Supported Models
Pie supports a variety of open-source LLM models. This page lists all currently supported model families and their variants.
Model Families
| Family | Models | Notes |
|---|---|---|
| Llama 3.x | Llama 3.2 (1B, 3B), Llama 3.1 (8B, 70B), Llama 3 (8B, 70B) | Full support including instruct variants |
| Qwen | Qwen 2, Qwen 2.5, Qwen 3 | All sizes supported |
| Gemma | Gemma 2, Gemma 3 | Google's open models |
| Mistral | Ministral 3B, Mistral 7B | Including instruct variants |
| OLMo | OLMo 3 | AI2's open language model |
| GPT-OSS | Various | Community open-source GPT variants |
Downloading Models
Use the Pie CLI to download models from HuggingFace:
# Download a model
pie model download meta-llama/Llama-3.2-1B-Instruct
# List downloaded models
pie model list
# Remove a model
pie model remove meta-llama/Llama-3.2-1B-Instruct
Configuring Models
Set your default model in ~/.pie/config.toml:
[[model]]
hf_repo = "meta-llama/Llama-3.2-1B-Instruct"
device = ["cuda:0"]
For multi-GPU setups:
[[model]]
hf_repo = "meta-llama/Llama-3.1-70B-Instruct"

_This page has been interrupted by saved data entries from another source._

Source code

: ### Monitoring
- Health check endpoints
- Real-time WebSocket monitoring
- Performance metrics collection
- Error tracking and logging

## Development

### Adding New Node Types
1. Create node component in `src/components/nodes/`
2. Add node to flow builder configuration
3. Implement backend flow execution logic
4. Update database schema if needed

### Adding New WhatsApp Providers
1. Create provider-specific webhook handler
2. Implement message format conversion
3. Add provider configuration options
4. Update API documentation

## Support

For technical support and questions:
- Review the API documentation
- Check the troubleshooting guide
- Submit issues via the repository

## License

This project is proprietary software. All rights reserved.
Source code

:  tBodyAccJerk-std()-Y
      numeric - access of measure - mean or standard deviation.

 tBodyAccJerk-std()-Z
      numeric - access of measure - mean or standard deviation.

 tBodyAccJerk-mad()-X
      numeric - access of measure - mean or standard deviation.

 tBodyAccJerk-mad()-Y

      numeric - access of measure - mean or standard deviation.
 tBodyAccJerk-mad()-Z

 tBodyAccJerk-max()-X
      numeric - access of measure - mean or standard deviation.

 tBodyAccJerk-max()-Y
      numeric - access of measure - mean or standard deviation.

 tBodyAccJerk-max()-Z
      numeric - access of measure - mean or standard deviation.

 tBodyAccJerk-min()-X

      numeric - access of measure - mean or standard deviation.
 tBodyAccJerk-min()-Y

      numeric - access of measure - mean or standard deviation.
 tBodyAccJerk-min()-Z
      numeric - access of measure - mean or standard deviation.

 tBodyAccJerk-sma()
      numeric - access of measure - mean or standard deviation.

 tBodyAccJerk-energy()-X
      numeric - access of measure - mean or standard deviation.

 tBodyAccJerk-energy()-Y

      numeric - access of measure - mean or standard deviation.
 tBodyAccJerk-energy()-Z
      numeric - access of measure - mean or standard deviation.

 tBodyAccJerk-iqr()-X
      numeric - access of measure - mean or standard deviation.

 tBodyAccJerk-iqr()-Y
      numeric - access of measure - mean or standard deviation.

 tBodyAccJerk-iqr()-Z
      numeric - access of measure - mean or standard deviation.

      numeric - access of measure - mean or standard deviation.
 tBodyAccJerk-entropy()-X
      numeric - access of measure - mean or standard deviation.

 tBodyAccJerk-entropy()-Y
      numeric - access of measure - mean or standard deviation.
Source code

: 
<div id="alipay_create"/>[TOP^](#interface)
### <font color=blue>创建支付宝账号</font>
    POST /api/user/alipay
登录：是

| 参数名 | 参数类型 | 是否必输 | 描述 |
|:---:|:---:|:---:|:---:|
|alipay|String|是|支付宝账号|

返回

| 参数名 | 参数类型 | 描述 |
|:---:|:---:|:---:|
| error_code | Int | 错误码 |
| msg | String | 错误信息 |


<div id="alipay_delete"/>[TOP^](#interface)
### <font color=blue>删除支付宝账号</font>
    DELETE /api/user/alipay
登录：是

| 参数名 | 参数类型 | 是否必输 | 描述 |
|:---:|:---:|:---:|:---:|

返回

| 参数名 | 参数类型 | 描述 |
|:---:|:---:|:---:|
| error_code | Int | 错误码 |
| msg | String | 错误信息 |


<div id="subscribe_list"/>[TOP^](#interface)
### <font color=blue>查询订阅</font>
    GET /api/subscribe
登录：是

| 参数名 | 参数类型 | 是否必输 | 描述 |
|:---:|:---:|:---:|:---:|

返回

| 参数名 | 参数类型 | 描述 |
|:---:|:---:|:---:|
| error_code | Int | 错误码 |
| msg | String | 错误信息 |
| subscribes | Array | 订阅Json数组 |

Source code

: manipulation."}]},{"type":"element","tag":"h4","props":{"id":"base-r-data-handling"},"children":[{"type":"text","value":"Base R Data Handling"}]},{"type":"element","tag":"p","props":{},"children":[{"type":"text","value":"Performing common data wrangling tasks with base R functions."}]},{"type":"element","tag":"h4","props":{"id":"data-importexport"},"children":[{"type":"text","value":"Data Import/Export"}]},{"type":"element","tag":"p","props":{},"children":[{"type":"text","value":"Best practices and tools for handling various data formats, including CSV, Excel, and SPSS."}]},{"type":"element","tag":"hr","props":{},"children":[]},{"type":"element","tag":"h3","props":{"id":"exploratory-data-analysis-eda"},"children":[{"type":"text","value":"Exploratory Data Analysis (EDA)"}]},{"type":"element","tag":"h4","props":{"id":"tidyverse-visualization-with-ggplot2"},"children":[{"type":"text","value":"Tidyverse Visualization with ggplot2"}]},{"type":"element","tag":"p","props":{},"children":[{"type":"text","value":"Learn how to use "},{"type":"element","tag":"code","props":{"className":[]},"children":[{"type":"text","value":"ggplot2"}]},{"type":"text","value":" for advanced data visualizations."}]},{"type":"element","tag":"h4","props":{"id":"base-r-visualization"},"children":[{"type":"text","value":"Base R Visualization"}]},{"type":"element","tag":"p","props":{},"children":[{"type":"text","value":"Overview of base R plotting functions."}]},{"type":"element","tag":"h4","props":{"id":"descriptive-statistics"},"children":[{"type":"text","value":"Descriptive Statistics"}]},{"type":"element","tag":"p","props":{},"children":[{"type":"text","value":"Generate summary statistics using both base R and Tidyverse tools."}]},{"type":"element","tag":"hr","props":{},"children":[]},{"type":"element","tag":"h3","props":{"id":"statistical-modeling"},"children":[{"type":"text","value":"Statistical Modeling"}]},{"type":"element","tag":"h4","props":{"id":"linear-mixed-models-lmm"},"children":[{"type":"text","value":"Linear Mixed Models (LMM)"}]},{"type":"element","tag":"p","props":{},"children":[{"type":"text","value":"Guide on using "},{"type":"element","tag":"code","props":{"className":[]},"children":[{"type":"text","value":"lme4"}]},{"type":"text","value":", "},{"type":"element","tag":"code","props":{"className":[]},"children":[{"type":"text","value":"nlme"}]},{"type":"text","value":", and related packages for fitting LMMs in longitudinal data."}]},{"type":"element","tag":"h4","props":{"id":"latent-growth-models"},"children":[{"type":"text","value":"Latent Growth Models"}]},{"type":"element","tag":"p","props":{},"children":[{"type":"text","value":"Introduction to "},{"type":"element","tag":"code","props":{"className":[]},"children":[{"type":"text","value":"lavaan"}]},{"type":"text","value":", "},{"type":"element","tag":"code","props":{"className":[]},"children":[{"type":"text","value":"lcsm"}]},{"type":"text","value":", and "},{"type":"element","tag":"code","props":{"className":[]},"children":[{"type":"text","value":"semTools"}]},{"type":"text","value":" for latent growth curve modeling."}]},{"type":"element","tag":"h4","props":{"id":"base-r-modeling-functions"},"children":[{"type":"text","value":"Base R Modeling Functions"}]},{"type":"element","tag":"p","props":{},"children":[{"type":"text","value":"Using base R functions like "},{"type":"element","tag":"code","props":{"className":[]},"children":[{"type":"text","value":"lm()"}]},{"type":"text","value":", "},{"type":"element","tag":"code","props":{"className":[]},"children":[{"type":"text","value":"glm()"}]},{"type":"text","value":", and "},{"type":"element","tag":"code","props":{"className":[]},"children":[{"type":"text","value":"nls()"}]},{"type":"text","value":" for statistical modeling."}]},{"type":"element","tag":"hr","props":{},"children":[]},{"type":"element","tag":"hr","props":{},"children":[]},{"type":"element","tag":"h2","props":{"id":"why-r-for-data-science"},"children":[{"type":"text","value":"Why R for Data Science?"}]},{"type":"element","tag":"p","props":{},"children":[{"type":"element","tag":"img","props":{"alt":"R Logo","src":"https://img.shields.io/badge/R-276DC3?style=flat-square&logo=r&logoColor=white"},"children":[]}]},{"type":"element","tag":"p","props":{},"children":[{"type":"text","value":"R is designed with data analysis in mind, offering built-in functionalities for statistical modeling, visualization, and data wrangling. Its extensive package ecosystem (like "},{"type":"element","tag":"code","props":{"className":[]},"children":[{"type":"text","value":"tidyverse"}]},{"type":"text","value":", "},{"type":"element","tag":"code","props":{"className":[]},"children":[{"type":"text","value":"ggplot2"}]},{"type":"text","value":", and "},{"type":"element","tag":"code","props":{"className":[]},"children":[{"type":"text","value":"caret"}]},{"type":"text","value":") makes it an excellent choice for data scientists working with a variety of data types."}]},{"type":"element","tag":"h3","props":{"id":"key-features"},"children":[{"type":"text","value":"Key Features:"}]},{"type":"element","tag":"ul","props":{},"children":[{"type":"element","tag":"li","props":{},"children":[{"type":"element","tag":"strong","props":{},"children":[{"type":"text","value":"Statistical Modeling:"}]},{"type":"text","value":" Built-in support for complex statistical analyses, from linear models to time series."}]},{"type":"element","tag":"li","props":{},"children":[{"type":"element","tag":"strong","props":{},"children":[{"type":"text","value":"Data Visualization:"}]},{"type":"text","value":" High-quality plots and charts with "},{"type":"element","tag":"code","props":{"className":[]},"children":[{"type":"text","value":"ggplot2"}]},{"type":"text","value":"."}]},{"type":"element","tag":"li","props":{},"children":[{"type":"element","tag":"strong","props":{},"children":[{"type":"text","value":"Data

device = ["cuda:0", "cuda:1", "cuda:2", "cuda:3"]
Quantization
Pie supports quantized inference to reduce memory usage. Configure quantization in your ~/.pie/config.toml:
[[model]]
hf_repo = "meta-llama/Llama-3.2-1B-Instruct"
device = ["cuda:0"]
activation_dtype = "bfloat16" # or "float8"
weight_dtype = "float8" # or "int8", "float4"
| Format | Description |
|---|---|
| bfloat16 | Default, full precision |
| float8 | 8-bit floating point, good balance of speed and quality |
| int8 | 8-bit integer quantization |
| float4 | 4-bit floating point, maximum memory savings |
Adding Model Support
Want support for a new model? Open an issue on GitHub with:
- Model name and HuggingFace link
- Architecture details (if non-standard)
- Your use case
We prioritize models based on community demand.